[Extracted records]
______________________________

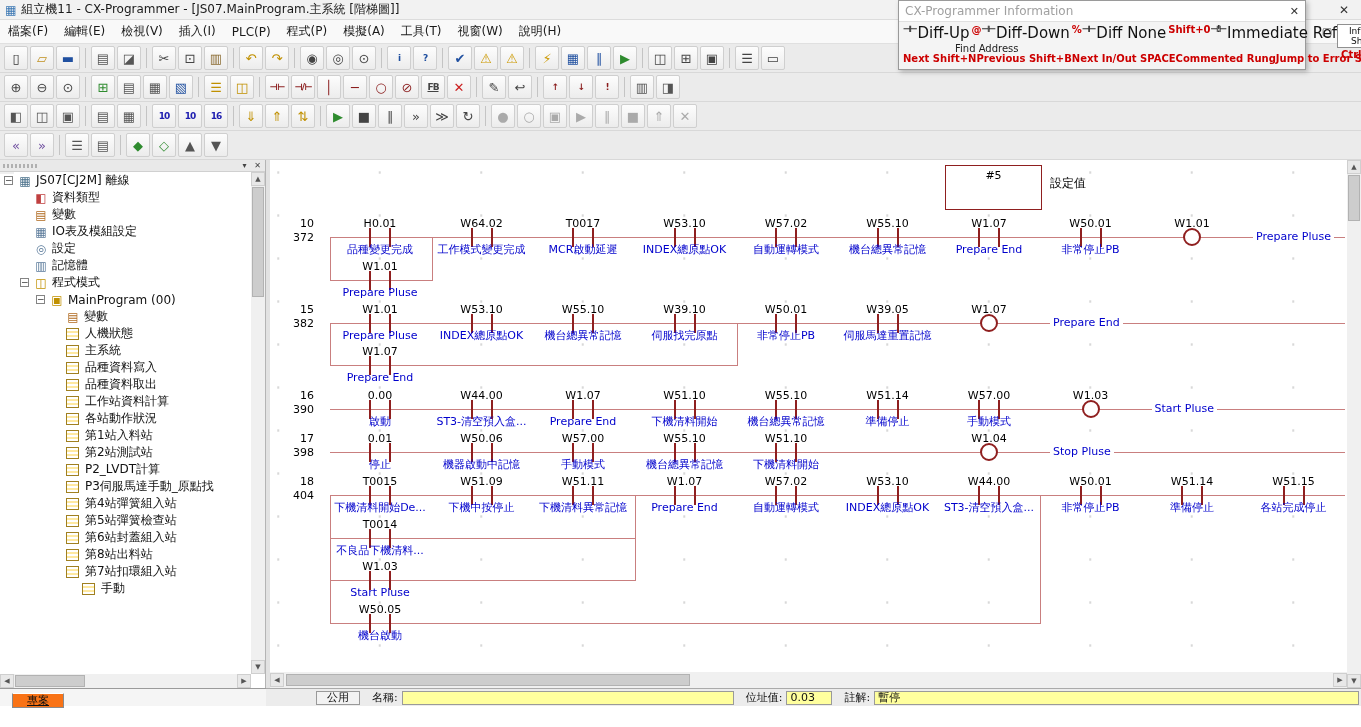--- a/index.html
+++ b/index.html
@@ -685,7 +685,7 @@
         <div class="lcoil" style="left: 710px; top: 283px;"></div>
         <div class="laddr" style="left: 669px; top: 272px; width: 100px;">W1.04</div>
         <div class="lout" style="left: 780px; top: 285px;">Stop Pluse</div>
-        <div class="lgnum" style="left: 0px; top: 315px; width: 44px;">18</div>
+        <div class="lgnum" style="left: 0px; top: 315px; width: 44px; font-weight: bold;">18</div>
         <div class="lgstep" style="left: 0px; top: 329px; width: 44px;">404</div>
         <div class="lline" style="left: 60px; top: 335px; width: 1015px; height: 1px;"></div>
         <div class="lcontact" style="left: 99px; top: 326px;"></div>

______________________________

[Task details] Although the records above contain pictures, output every line exactly and leave the pictures out.

[Answer to the problem]
--- a/index.html
+++ b/index.html
@@ -685,7 +685,7 @@
         <div class="lcoil" style="left: 710px; top: 283px;"></div>
         <div class="laddr" style="left: 669px; top: 272px; width: 100px;">W1.04</div>
         <div class="lout" style="left: 780px; top: 285px;">Stop Pluse</div>
-        <div class="lgnum" style="left: 0px; top: 315px; width: 44px;">18</div>
+        <div class="lgnum" style="left: 0px; top: 315px; width: 44px; font-weight: bold;">18</div>
         <div class="lgstep" style="left: 0px; top: 329px; width: 44px;">404</div>
         <div class="lline" style="left: 60px; top: 335px; width: 1015px; height: 1px;"></div>
         <div class="lcontact" style="left: 99px; top: 326px;"></div>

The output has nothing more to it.